谷川浩司九段、藤井聡太2冠に「10代の羽生さんとも完成度違う」

スポーツ報知
谷川浩司九段

 藤井聡太新王位(18)=棋聖=の2冠達成について、谷川浩司九段(58)が藤井への思いを語った。

 藤井新王位が日頃から「憧れ」と公言している谷川浩司九段(58)は、関西所属の後輩が2冠になったことを受け「さらに強くなっている印象ですね。成績も内容も文句の付けようがありません。常に予想を上回って、いろいろなことを軽々と乗り越えていく…」と感嘆の声を上げた。さらに「今回は初めての2日制でしたし、木村さんの将棋は独特。多くのことを勉強して、戦いながら実力をつけています」と賛辞を贈った。
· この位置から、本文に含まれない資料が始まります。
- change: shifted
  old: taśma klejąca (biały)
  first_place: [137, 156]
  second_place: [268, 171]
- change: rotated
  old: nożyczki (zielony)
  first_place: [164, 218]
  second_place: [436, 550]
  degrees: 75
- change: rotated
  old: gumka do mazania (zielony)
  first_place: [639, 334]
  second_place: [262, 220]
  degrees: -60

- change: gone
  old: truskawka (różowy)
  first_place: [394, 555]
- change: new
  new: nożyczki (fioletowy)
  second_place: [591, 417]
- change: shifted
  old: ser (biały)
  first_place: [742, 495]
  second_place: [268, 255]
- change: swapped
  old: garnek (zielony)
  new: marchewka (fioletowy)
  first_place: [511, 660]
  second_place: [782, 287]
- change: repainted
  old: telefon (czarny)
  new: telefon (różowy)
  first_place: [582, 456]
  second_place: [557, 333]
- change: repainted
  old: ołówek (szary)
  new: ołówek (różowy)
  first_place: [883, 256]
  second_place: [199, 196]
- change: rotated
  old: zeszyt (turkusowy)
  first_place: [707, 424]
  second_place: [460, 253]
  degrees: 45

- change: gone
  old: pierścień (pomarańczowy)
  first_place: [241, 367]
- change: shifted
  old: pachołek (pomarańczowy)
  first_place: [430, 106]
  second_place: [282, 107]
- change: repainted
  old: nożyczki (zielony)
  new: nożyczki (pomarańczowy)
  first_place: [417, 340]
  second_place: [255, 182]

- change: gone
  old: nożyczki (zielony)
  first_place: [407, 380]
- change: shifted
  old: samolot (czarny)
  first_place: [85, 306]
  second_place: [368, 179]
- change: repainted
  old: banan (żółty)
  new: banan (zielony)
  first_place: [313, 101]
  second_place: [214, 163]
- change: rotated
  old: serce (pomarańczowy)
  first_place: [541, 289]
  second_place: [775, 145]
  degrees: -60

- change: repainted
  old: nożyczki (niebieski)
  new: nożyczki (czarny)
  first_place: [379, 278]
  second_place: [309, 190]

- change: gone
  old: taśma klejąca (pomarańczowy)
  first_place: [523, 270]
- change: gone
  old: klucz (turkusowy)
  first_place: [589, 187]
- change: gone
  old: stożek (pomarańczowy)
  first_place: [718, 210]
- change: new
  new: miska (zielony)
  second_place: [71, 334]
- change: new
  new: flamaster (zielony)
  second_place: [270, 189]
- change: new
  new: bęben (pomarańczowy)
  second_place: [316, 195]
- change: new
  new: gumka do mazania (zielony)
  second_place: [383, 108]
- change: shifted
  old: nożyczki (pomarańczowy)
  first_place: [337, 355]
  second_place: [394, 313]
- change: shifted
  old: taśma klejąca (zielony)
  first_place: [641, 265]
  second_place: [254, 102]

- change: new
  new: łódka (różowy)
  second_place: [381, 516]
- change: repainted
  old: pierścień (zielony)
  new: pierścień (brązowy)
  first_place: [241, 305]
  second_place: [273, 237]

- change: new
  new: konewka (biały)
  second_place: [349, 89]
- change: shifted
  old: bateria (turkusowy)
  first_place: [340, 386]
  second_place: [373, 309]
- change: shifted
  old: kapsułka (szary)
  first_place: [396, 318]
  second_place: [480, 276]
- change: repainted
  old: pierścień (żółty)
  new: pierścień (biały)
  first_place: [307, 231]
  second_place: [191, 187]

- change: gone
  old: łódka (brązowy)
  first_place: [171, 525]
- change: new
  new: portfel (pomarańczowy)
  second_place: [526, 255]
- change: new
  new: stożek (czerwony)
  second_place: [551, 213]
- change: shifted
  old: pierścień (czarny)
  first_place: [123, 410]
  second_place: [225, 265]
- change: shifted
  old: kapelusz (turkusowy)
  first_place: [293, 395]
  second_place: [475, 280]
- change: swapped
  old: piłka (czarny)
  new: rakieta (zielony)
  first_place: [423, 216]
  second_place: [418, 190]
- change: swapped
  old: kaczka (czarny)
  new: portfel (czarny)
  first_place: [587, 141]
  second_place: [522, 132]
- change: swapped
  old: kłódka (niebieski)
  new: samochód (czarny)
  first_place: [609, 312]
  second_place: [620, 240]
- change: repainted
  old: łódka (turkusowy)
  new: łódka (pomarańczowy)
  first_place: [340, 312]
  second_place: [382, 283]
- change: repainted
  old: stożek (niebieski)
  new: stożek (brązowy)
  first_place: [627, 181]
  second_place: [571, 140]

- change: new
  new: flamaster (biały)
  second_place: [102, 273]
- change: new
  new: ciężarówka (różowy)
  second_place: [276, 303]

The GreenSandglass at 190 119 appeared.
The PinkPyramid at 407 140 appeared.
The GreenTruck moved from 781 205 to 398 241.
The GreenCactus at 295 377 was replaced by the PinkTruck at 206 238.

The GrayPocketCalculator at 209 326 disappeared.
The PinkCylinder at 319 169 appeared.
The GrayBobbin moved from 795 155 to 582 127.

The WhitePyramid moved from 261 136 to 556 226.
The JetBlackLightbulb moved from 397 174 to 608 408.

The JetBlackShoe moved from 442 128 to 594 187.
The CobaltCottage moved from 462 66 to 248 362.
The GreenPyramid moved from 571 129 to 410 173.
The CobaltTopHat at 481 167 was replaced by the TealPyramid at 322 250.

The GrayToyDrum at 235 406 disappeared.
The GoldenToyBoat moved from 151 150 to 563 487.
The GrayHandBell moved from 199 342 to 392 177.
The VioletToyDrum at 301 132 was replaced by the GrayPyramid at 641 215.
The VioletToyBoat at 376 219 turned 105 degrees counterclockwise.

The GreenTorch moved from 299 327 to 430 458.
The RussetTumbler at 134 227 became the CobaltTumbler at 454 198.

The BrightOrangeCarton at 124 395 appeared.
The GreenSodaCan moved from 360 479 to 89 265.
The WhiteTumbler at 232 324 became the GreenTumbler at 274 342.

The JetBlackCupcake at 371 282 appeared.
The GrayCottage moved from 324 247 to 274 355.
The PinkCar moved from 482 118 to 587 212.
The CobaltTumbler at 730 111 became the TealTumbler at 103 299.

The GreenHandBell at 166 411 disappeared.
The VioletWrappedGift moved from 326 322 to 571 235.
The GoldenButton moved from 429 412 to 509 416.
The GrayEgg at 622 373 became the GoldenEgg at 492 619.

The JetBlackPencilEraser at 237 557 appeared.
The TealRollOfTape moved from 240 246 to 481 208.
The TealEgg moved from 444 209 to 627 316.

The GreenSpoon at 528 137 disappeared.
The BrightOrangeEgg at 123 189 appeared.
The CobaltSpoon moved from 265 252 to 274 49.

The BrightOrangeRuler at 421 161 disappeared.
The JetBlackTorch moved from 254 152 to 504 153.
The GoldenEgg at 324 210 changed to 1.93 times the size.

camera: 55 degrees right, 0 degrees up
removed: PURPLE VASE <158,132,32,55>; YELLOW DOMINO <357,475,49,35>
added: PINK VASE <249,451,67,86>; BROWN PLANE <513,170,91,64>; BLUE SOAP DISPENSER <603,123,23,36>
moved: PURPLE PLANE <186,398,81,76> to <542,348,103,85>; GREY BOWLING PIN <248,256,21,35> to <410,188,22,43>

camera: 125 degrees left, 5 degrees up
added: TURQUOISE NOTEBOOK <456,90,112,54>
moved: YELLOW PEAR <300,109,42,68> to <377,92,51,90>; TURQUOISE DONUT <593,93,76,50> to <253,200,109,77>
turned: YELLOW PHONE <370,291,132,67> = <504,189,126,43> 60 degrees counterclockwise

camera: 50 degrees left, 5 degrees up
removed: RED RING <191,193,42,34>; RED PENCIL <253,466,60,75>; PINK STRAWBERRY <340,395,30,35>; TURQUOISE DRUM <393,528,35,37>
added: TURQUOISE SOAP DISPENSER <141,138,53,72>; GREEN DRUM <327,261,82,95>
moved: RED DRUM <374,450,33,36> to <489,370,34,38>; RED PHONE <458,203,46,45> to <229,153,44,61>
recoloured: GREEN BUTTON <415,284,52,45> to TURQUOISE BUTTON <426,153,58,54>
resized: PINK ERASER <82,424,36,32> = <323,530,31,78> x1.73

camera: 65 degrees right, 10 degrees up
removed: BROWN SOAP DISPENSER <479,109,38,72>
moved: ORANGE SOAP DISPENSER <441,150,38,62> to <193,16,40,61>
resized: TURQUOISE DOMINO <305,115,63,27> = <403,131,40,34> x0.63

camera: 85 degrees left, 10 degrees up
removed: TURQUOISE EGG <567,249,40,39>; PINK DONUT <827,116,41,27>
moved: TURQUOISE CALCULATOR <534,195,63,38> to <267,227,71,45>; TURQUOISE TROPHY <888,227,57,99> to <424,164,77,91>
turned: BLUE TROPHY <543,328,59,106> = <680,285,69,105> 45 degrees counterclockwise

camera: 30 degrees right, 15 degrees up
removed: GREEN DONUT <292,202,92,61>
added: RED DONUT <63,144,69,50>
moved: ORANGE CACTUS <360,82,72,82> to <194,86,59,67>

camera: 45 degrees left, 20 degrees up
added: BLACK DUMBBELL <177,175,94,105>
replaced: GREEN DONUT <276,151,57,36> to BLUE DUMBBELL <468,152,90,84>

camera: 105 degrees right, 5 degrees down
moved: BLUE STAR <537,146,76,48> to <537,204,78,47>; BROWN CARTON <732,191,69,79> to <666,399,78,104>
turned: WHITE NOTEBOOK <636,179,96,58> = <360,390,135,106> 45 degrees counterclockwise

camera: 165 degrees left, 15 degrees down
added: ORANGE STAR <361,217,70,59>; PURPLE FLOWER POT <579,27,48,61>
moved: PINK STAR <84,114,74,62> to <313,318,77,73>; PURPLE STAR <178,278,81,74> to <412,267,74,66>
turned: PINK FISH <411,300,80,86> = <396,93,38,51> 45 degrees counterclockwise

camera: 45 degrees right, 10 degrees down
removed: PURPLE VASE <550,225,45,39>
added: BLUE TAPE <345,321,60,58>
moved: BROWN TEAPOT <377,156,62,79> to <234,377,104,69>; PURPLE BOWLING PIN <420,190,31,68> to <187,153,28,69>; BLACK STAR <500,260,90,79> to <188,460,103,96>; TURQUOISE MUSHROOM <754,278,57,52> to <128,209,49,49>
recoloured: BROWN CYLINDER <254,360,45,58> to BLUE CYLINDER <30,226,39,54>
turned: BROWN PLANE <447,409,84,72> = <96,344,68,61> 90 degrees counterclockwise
 立会人を務めた第1局では、和服姿にも着目した。「もう堂々と着こなしていて、正直感心しました」。タイトル戦での和装は2度目だったが「慣れないうちは立ち上がる時に裾を踏んでしまったりするものなのですが、そのような不安を全く感じさせませんでした」と振り返った。

 1976年12月、加藤一二三・九段に次ぐ2人目の中学生棋士となった谷川。1983年度には、その加藤を4勝2敗で下し、今も不滅の記録と呼ばれる21歳2か月で史上最年少名人に輝いた。「谷川時代」到来と思われたが、初めてタイトルを複数保持したのは87年度。王位・棋王の2冠になるのに4年を要した。「複数タイトルを持つのが第一人者の条件ですが、複数冠には独特の難しさがあります。安定した力は当然ですけど、今回のように2棋戦が同時進行になれば持ち時間や相手に応じた対応も必要になります」。だからこそ、一気の2冠となった18歳は「10代の頃の羽生(善治)さんとも完成度が全く違います」と断言する。

 9月9日、順位戦B級2組で藤井2冠と対戦する。「実績には意味がない世界です。相手の方が力は上なので、向かっていく気持ちで指したい」

 ◆谷川 浩司(たにがわ・こうじ)1962年4月6日、神戸市生まれ。58歳。若松政和八段門下。76年、加藤一二三に次ぐ史上2人目の中学生棋士に。83年、史上最年少の21歳で名人に。97年、名人5期獲得で十七世名人資格保持者となる。通算獲得タイトルは歴代4位の27期。最速の詰みを目指す棋風は「光速の寄せ」と称される。2012年~17年、日本将棋連盟会長。14年、紫綬褒章受章。